Jutro o godzinie 12:30 Inter zmierzy się w wyjazdowym starciu z Atalantą Bergamo. Będzie to ostatnie ligowe spotkanie przed zbliżającym się Mundialem w Katarze. Oto co przed meczem z Atalantą mówił na konferencji prasowej trener Interu, Simone Inzaghi:
Pierwsza część sezonu zakończy się bezpośrednim starciem na historycznie trudnym boisku z drużyną Atalanty, która stylem gry przypomina Inter: co może zrobić różnicę?
- Wiemy, że to będzie wymagający mecz. Uważam, że motywacja obu drużyn zrobi różnicę. Zarówno my, jak i Atalanta mieliśmy trzy dni, aby jak najlepiej przygotować się do tego meczu.
Nie wygrałeś jeszcze bezpośredniego meczu z rywalem z topu. Z czego to wynika?
- Czegoś ewidentnie brakowało w lidze: najwyraźniej musimy więcej pracować nad szczegółami. W Lidze Mistrzów udało nam się ograniczyć ten problem w ważnych meczach, na przykład z Barceloną. W lidze jeszcze nie odnieśliśmy sukcesu: miejmy nadzieję, że jutro będzie ten pierwszy raz.
Czy są jakieś rozwiązania, o których myślałeś, aby móc lepiej radzić sobie z bezpośrednimi rywalami i meczami wyjazdowymi? Czy myślisz o bardziej zdecydowanej postawie?
- Drużyna wychodzi na boisko, aby wygrać każdy mecz: po Juventusie mieliśmy dwa dni analiz, potem był doskonały mecz z Bolonią, ale nie wolno nam oglądać się za siebie. Myślimy o jutrze i Atalancie: to będzie bardzo trudne wyzwanie, ponieważ wiemy, że Bergamo to bardzo trudna przeprawa.

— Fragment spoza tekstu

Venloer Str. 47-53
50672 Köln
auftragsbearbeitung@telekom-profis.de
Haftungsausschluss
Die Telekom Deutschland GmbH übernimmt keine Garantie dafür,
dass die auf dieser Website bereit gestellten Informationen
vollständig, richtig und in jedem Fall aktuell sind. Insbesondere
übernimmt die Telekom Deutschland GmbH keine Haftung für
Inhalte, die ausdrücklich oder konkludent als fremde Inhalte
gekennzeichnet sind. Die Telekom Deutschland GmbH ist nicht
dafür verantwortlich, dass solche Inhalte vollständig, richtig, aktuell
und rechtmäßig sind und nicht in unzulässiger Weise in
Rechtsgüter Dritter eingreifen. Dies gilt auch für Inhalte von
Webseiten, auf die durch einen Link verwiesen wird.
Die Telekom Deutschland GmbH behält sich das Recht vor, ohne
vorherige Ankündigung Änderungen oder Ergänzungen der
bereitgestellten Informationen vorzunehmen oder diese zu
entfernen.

Czy Atalanta będzie agresywna z powodu dwóch ostatnich porażek? Myślisz, że to kolejne ryzyko związane z niedzielnym meczem?
- Oczywiście, że tak, ale niezależnie od wyników, Atalanta jest zawsze bardzo dobrze zorganizowaną drużyną, z jasnymi zasadami gry. Spotkamy przeciwnika z wielką determinacją, więc będziemy musieli dać z siebie wszystko.
Z pewnością szkoda, że Lukaku jest kontuzjowany i można się zastanawiać, gdzie byłby teraz Inter, gdyby był do dyspozycji przez cały czas. Poza tym, czy jest coś, co zespół lub ty sam mógłbyś zrobić, aby poprawić sytuację?
- W lidze wszystkie drużyny są mniej więcej w tym samym miejscu w tabeli, z wyjątkiem Napoli, które robi coś niezwykłego. Każdy popełnił błędy, w tym my: straciliśmy punkty w bezpośrednich meczach i jest to aspekt, który staramy się poprawić.
Trzech z czterech napastników Interu będzie na Mundialu: Lukaku został powołany, pomimo kontuzji.
- Przede wszystkim cieszę się, że trzech z czterech napastników jedzie na Mundial. Wszyscy są bardzo pewni siebie: Romelu bardzo chciał wrócić z nami na te kilka ostatnich meczów, udało mu się rozegrać jednak tylko parę minut. Teraz stopniowo dochodzi do siebie: życzę mu i wszystkim innym powołanym zawodnikom do zagrania wspaniałego turnieju. Liczę na to, że wrócą do nas w jak najlepszej dyspozycji.
Mecz z Atalantą jest jednocześnie ostatnim meczem przed Mistrzostwami Świata. Jak oceniasz pierwszą połowę sezonu w wykonaniu Interu?
- Wykonaliśmy wyjątkową pracę w Lidze Mistrzów. W lidze natomiast wiemy, że mogliśmy zrobić wiele rzeczy dużo lepiej. Jutro będzie piętnasta kolejka, każda drużyna straciła i straci jeszcze punkty: patrzymy na siebie, próbując poprawiać się z meczu na mecz.
Inter nie zanotował jak dotąd ani jednego remisu w lidze, jak to wytłumaczysz?
- Jesteśmy drużyną, która zawsze gra, aby wygrać: być może nie przypadkowo nie zremisowaliśmy w niektórych meczach. Nasz jedyny remis padł w meczu z Barceloną, a jak się okazało, był to bardzo ważny wynik.